Saved entries
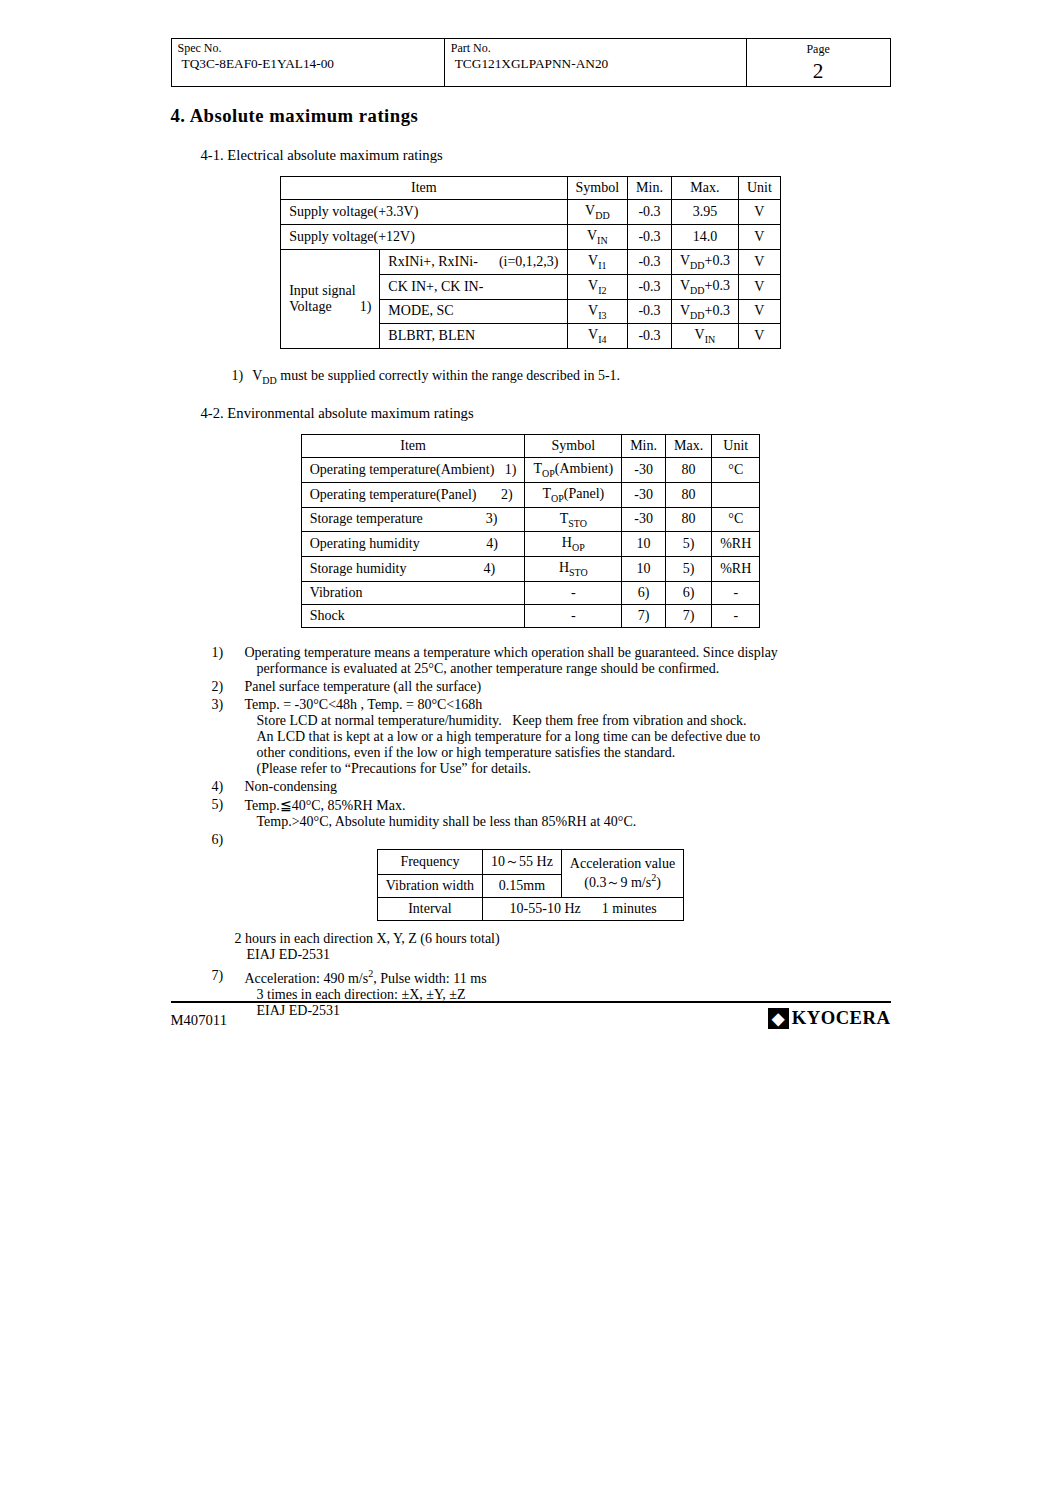| Spec No. TQ3C-8EAF0-E1YAL14-00 | Part No. TCG121XGLPAPNN-AN20 | Page 2 |
4. Absolute maximum ratings
4-1. Electrical absolute maximum ratings
| Item | Symbol | Min. | Max. | Unit |
| --- | --- | --- | --- | --- |
| Supply voltage(+3.3V) | V DD | -0.3 | 3.95 | V |
| Supply voltage(+12V) | V IN | -0.3 | 14.0 | V |
| Input signal Voltage 1) | RxINi+, RxINi- (i=0,1,2,3) | V I1 | -0.3 | V DD +0.3 | V |
| CK IN+, CK IN- | V I2 | -0.3 | V DD +0.3 | V |
| MODE, SC | V I3 | -0.3 | V DD +0.3 | V |
| BLBRT, BLEN | V I4 | -0.3 | V IN | V |
| 1) | V DD must be supplied correctly within the range described in 5-1. |
4-2. Environmental absolute maximum ratings
| Item | Symbol | Min. | Max. | Unit |
| --- | --- | --- | --- | --- |
| Operating temperature(Ambient) 1) | T OP (Ambient) | -30 | 80 | °C |
| Operating temperature(Panel) 2) | T OP (Panel) | -30 | 80 | |
| Storage temperature 3) | T STO | -30 | 80 | °C |
| Operating humidity 4) | H OP | 10 | 5) | %RH |
| Storage humidity 4) | H STO | 10 | 5) | %RH |
| Vibration | - | 6) | 6) | - |
| Shock | - | 7) | 7) | - |
| 1) | Operating temperature means a temperature which operation shall be guaranteed. Since display performance is evaluated at 25°C, another temperature range should be confirmed. |
| 2) | Panel surface temperature (all the surface) |
| 3) | Temp. = -30°C<48h , Temp. = 80°C<168h Store LCD at normal temperature/humidity. Keep them free from vibration and shock. An LCD that is kept at a low or a high temperature for a long time can be defective due to other conditions, even if the low or high temperature satisfies the standard. (Please refer to “Precautions for Use” for details. |
| 4) | Non-condensing |
| 5) | Temp.≦40°C, 85%RH Max. Temp.>40°C, Absolute humidity shall be less than 85%RH at 40°C. |
| 6) | |
| Frequency | 10～55 Hz | Acceleration value (0.3～9 m/s 2 ) |
| Vibration width | 0.15mm |
| Interval | 10-55-10 Hz 1 minutes |
2 hours in each direction X, Y, Z (6 hours total)
EIAJ ED-2531
| 7) | Acceleration: 490 m/s 2 , Pulse width: 11 ms 3 times in each direction: ±X, ±Y, ±Z EIAJ ED-2531 |
M407011
◆KYOCERA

*What to do*
Starting at the first line of the data, set down each line exactly until you have copied the line with "-0.3 | 3.95 | V |", but leave the pictures out.

*Exercise output*
| Spec No. TQ3C-8EAF0-E1YAL14-00 | Part No. TCG121XGLPAPNN-AN20 | Page 2 |
4. Absolute maximum ratings
4-1. Electrical absolute maximum ratings
| Item | Symbol | Min. | Max. | Unit |
| --- | --- | --- | --- | --- |
| Supply voltage(+3.3V) | V DD | -0.3 | 3.95 | V |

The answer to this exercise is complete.